KURIER: Frau Außenministerin, der türkische Europa-Minister Egemen Bağiş schließt die Annexion Nordzyperns an die Türkei nicht aus. Eine realistische Option?
Erato Kozakou-Marcoullis: Wenn die Türkei die Annexion überlegt, dann hat die Türkei keinen Platz mehr in der EU, das wäre das Ende der Beitrittsverhandlungen mit der Türkei. Die Türkei hält Nordzypern besetzt, das Gebiet ist wie ein Provinz der Türkei, Ankara hat die militärische, politische und ökonomische Kontrolle. Rund 40.000 türkische Soldaten sind auf der Insel stationiert, mehr als 300.000 Siedler aus Anatolien leben dort. Die türkischen Zyprioten sind heute eine Minderheit, sie verlieren ihre Identität. Die Türkei verkauft den Besitz von Zyprioten. Sie schafft Fakten.

Die Wiedervereinigung ist also gescheitert?
Es kann alles passieren. Für Zypern brauchen wir aber mehr als Hoffnung: Es muss mehr Druck von der EU und der UNO auf die Türkei geben. Ich versuche, meine EU-Kollegen davon zu überzeugen.

Ist das ein Scheitern der EU-Außenpolitik?
Es ist mehr. Politische und ökonomische Überlegungen stehen über Prinzipien der EU und der UNO. Es ist das Faktum, dass die Türkei europäisches Gebiet besetzt und Menschenrechte verletzt, Wir brauchen mehr Druck, mehr Bestimmtheit und prinzipielle Positionen gegenüber der Türkei.

Welche Lösung wollen Sie?
Einen Bundesstaat Zypern. Die türkische Seite will die Konföderation zweier Staaten. Das gibt es nirgendwo. Die Türkei sagt, sie will eine Lösung vor der EU-Präsidentschaft. Aber welche? Zwei Staaten sind nicht akzeptabel.

Der Beitrittskandidat Türkei droht, die Beziehungen zur EU während Zyperns EU-Präsidentschaft einzufrieren. Und?
Die Türkei wollte die Beziehungen zur EU einfrieren, hat aber gecheckt, dass es ihnen schadet. Jetzt wollen sie nur die Beziehungen zu Zypern einfrieren. Die Staats- und Regierungschefs haben den Türken klar gesagt, das sei nicht akzeptabel: Ein Kandidat hat die EU mit 27 Mitgliedern zu akzeptieren.
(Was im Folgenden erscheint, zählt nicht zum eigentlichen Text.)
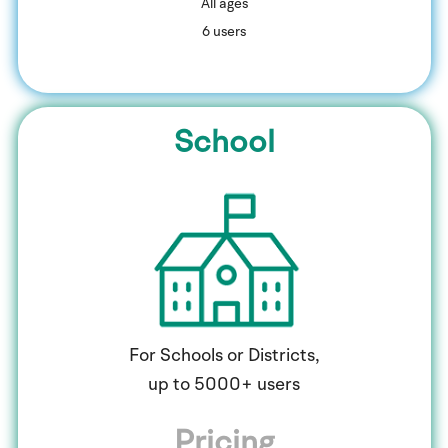
​All ages
6 users
School
For Schools or Districts,
up to 5000+ users
Pricing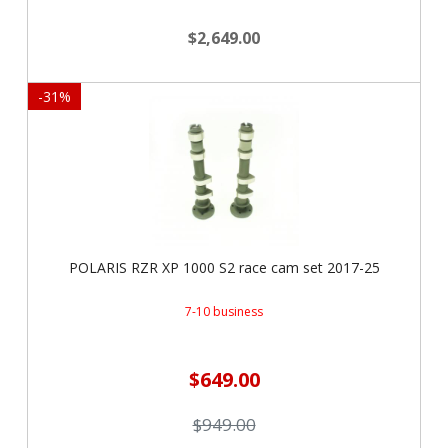
$2,649.00
-
31
%
POLARIS RZR XP 1000 S2 race cam set 2017-25
7-10 business
$649.00
$949.00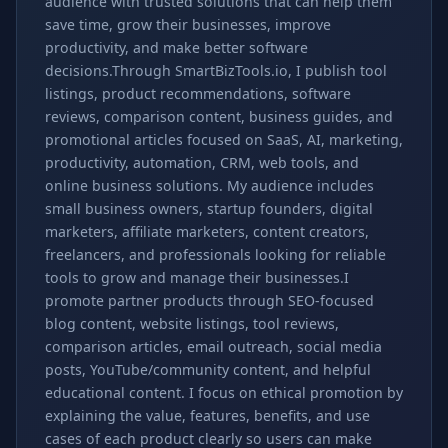
audience with trusted solutions that can help them
save time, grow their businesses, improve
productivity, and make better software
decisions.Through SmartBizTools.io, I publish tool
listings, product recommendations, software
reviews, comparison content, business guides, and
promotional articles focused on SaaS, AI, marketing,
productivity, automation, CRM, web tools, and
online business solutions. My audience includes
small business owners, startup founders, digital
marketers, affiliate marketers, content creators,
freelancers, and professionals looking for reliable
tools to grow and manage their businesses.I
promote partner products through SEO-focused
blog content, website listings, tool reviews,
comparison articles, email outreach, social media
posts, YouTube/community content, and helpful
educational content. I focus on ethical promotion by
explaining the value, features, benefits, and use
cases of each product clearly so users can make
Die Türkei ist verpflichtet, die Republik Zypern anzuerkennen, das ist eine EU-Entscheidung. Wenn die Türkei die Beziehungen zu Zypern einfriert, dann sind die negativen Folgen das Problem der Türkei. Wenn die Türkei ihre Verpflichtungen erfüllt ( Anerkennung Zyperns, Öffnung ihrer Häfen für Zypern, Ausdehnung der Zollunion auf Zypern, Anm. ), dann können die seit 2006 blockierte n Verhandlungs-Kapitel freigegeben werden.

Was sind Ihre Ziele für die Präsidentschaft?
95 Prozent der Arbeit ist durch das laufende EU-Programm vorgegeben. Auf uns kommen die harten Verhandlungen über den Finanzrahmen 2014 bis 2020 zu. Die müssen dieses Jahr beendet sein. Das ist wirklich eine Herausforderung.

Erwarten Sie in Zypern einen Ansturm von syrischen Flüchtlingen?
Das ist unsere Hauptsorge, wir schließen einen Ansturm von Flüchtlingen und Asylsuchenden aus Syrien nicht aus. Wir müssen das Töten unschuldiger Menschen verhindern. Es sollte keine Militärintervention geben, diese hätte Folgen für die ganze Region. Besonders könnte es den Libanon treffen mit seiner heiklen Balance zwischen den religiösen Gruppen. In Syrien muss es einen politischen Wechsel geben, das Assad-Regime muss abtreten.

Fast vier Jahrzehnte Konflikt

Juli 1974 Putschversuch griechischer Extremisten, Präsident Makarios muss flüchten. Daraufhin türkische Militärinvasion auf Zypern, der Nordteil wird besetzt, die Insel geteilt.

1983 Ausrufung der nur von Ankara anerkannten „Türkischen Republik Nordzypern“.

April 2004 Volksabstimmung über einen UNO-Plan zur Wiedervereinigung der Insel. Die türkischen Zyprioten stimmen zu, die griechischen Zyprioten lehnen den „Annan-Plan“ ab.

1. Mai 2004 EU-Beitritt der Republik Zypern. EU-Recht gilt nicht für Nordzypern.

Oktober 2005 EU startet Beitrittsverhandlungen mit der Türkei und fordert von Ankara Öffnung türkischer Flug- und Seehäfen für Zypern sowie Anerkennung der Republik Zypern. Ankara lehnt ab und fordert ein Ende der internationalen Isolation Nordzyperns. Verhandlungen über Wiedervereinigung der Insel sind seither gescheitert.